Data in this exercise ::
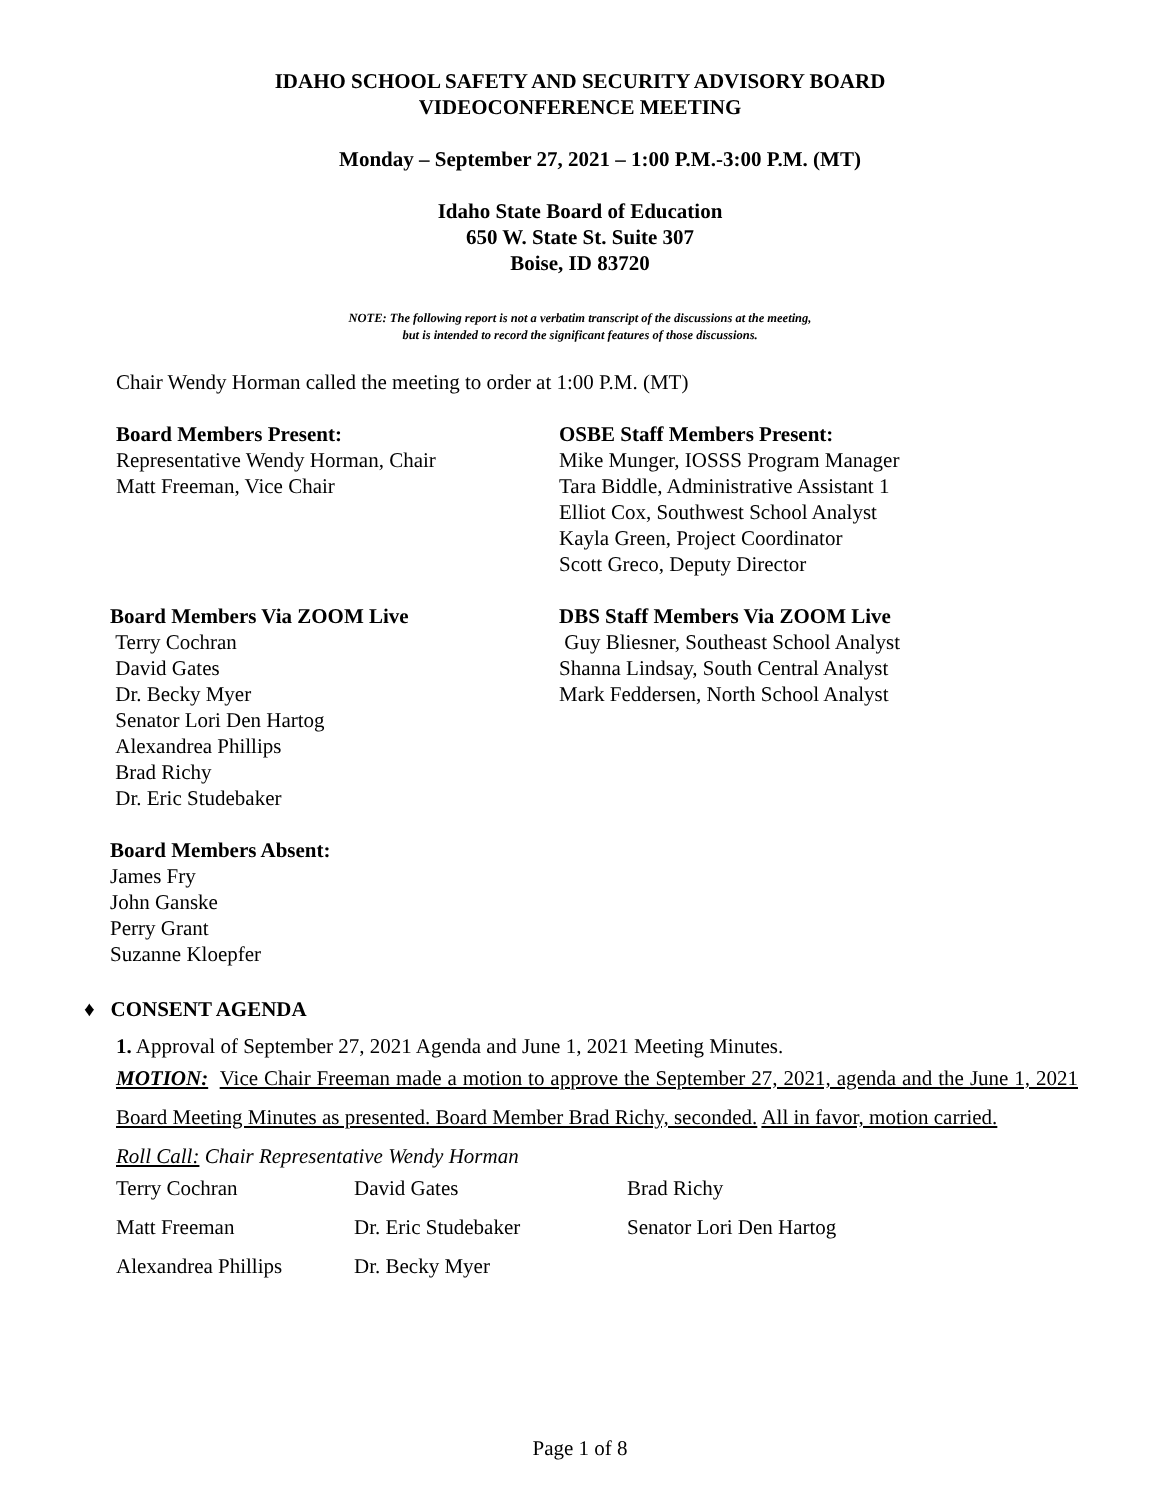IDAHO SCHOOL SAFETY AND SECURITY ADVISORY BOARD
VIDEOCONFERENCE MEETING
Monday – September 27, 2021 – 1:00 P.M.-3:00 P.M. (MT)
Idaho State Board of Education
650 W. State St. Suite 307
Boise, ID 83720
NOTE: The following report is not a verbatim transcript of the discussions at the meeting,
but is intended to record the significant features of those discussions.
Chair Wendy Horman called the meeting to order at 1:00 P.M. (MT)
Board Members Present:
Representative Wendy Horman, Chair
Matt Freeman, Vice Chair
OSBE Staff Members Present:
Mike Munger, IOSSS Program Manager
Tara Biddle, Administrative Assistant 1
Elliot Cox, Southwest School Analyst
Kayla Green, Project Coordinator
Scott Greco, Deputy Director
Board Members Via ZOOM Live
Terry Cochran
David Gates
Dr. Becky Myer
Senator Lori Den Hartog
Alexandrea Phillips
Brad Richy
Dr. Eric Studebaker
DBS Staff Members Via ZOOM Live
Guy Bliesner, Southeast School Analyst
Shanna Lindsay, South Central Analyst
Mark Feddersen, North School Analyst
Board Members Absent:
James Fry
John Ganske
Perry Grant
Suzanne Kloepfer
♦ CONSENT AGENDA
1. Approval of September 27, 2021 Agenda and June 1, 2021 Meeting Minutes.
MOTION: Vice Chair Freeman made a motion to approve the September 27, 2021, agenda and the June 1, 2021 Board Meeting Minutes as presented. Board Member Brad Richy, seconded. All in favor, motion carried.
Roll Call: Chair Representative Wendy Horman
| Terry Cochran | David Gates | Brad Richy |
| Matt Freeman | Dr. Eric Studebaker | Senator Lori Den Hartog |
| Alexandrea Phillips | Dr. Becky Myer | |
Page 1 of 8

---

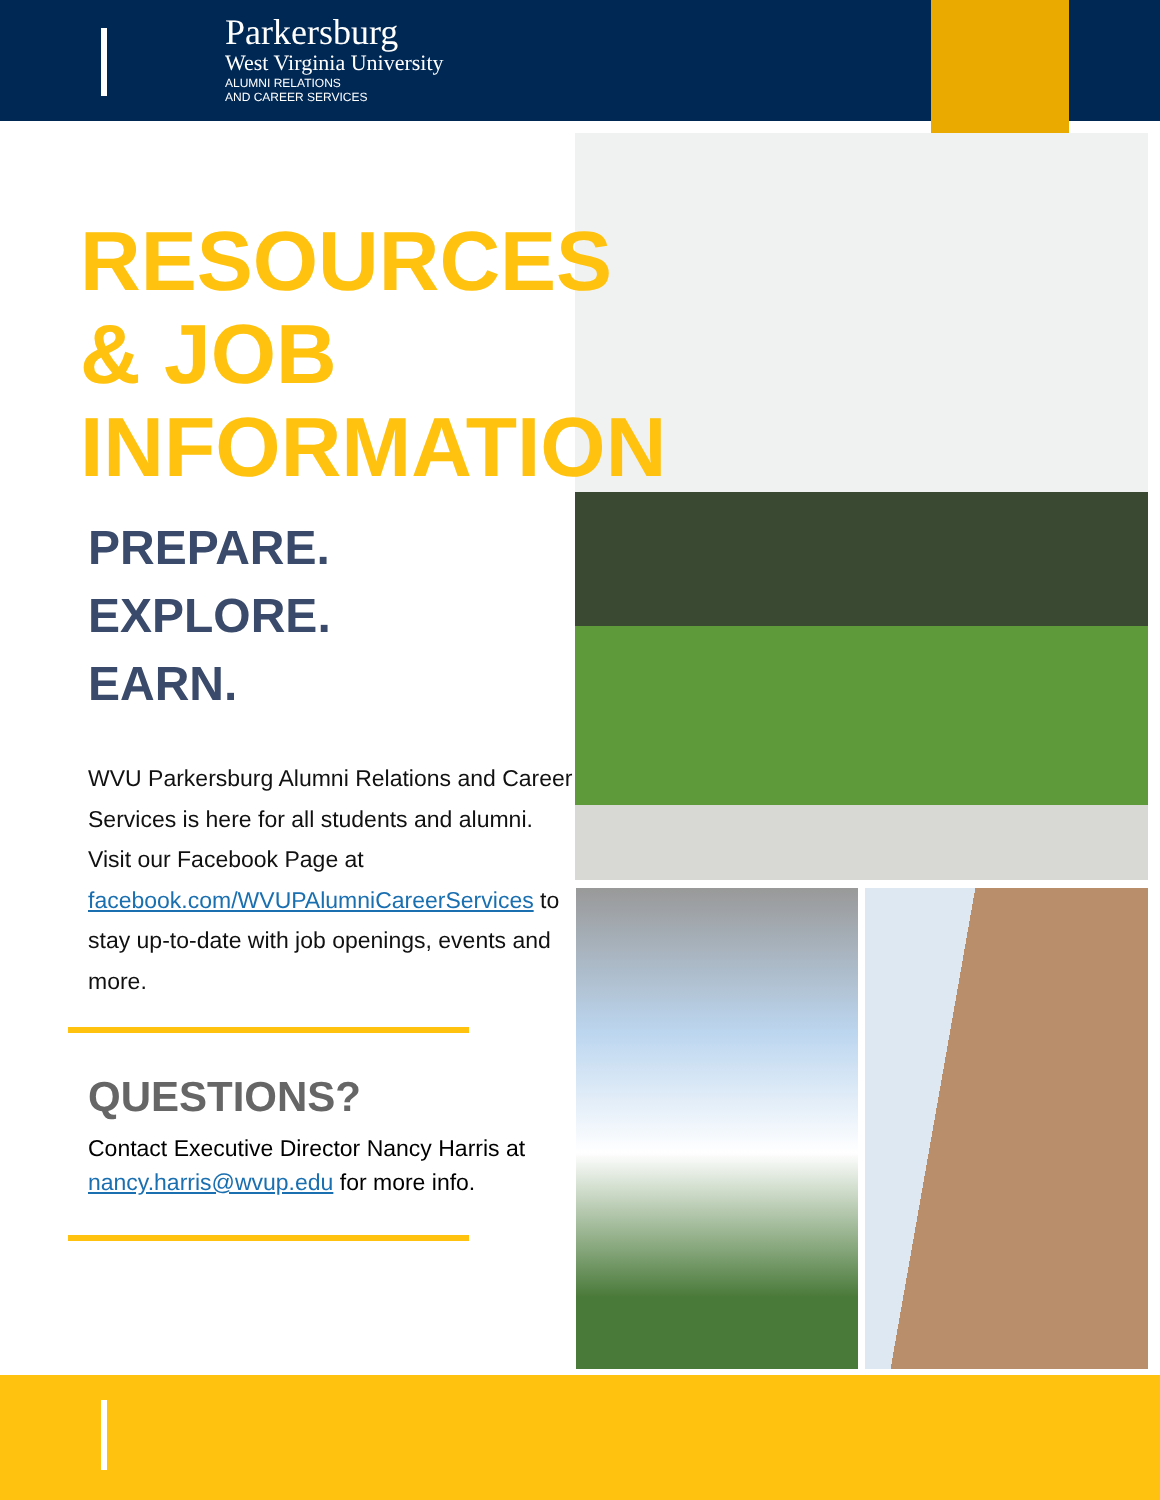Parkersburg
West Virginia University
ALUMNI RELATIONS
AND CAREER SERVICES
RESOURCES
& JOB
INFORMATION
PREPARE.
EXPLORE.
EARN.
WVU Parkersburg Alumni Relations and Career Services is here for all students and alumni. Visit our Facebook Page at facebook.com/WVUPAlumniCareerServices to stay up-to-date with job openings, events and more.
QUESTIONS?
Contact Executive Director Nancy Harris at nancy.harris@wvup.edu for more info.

...

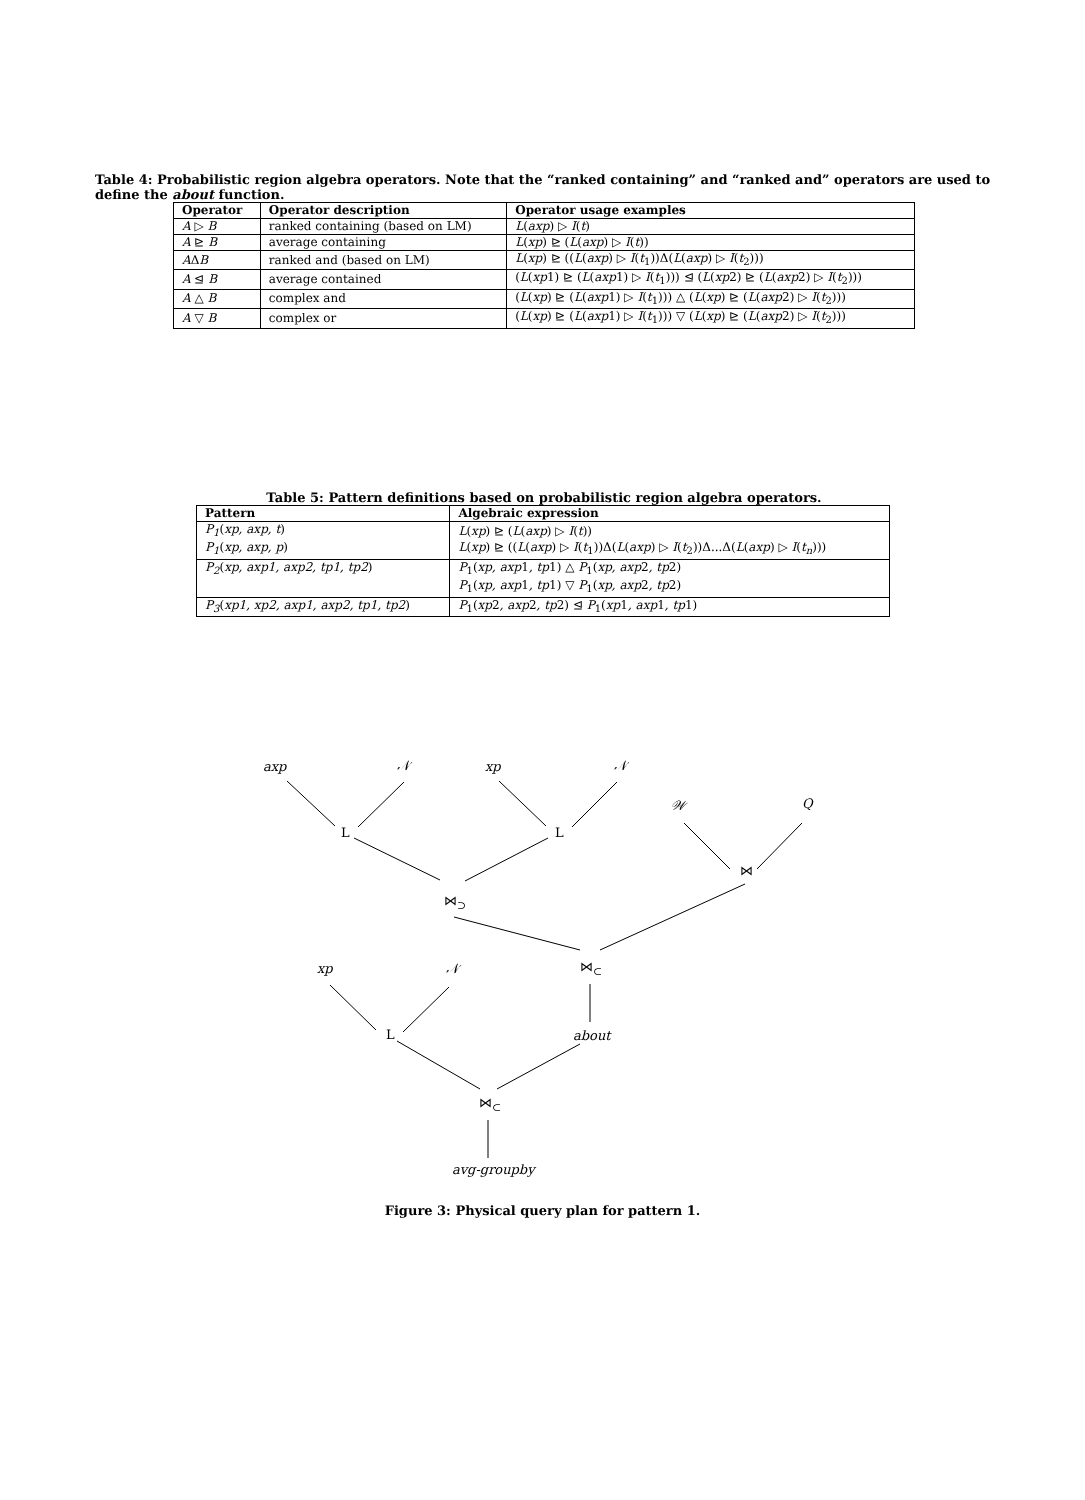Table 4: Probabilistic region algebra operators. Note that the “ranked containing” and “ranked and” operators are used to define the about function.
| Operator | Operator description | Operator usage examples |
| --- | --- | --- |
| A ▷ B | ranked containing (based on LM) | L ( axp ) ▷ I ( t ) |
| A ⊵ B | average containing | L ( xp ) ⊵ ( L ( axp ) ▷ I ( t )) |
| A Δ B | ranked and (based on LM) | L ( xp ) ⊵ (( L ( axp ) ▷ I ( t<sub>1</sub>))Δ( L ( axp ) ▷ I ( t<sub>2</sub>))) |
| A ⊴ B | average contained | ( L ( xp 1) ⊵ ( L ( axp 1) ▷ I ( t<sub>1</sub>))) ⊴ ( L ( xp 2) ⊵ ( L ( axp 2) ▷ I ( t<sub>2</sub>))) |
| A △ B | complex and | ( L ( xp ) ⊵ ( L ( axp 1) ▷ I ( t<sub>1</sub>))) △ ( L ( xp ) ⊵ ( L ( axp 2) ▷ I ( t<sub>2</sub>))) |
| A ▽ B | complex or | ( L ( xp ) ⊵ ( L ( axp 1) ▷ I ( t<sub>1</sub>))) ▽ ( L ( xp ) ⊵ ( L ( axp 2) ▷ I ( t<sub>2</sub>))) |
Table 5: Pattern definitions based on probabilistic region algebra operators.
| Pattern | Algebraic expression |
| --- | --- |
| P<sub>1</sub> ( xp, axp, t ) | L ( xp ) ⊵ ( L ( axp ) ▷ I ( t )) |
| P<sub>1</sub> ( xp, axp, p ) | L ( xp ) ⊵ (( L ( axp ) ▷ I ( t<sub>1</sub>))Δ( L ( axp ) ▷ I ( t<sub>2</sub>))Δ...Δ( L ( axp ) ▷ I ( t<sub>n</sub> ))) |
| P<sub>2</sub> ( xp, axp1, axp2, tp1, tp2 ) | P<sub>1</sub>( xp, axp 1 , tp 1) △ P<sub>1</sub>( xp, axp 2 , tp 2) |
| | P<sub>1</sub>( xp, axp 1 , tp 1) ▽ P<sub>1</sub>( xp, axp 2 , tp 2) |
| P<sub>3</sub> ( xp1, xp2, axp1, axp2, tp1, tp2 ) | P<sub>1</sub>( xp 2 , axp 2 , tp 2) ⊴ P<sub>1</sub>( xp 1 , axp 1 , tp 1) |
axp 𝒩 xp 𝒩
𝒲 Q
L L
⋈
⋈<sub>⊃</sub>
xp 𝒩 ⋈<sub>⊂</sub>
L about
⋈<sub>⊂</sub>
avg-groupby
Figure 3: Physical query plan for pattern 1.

Task details :: The line above containing "Table 5: Pattern", the line containing "avg-groupby", and every line between them are to be transcribed exactly; no other line is wanted.

Response to the task ::
Table 5: Pattern definitions based on probabilistic region algebra operators.
| Pattern | Algebraic expression |
| --- | --- |
| P<sub>1</sub> ( xp, axp, t ) | L ( xp ) ⊵ ( L ( axp ) ▷ I ( t )) |
| P<sub>1</sub> ( xp, axp, p ) | L ( xp ) ⊵ (( L ( axp ) ▷ I ( t<sub>1</sub>))Δ( L ( axp ) ▷ I ( t<sub>2</sub>))Δ...Δ( L ( axp ) ▷ I ( t<sub>n</sub> ))) |
| P<sub>2</sub> ( xp, axp1, axp2, tp1, tp2 ) | P<sub>1</sub>( xp, axp 1 , tp 1) △ P<sub>1</sub>( xp, axp 2 , tp 2) |
| | P<sub>1</sub>( xp, axp 1 , tp 1) ▽ P<sub>1</sub>( xp, axp 2 , tp 2) |
| P<sub>3</sub> ( xp1, xp2, axp1, axp2, tp1, tp2 ) | P<sub>1</sub>( xp 2 , axp 2 , tp 2) ⊴ P<sub>1</sub>( xp 1 , axp 1 , tp 1) |
axp 𝒩 xp 𝒩
𝒲 Q
L L
⋈
⋈<sub>⊃</sub>
xp 𝒩 ⋈<sub>⊂</sub>
L about
⋈<sub>⊂</sub>
avg-groupby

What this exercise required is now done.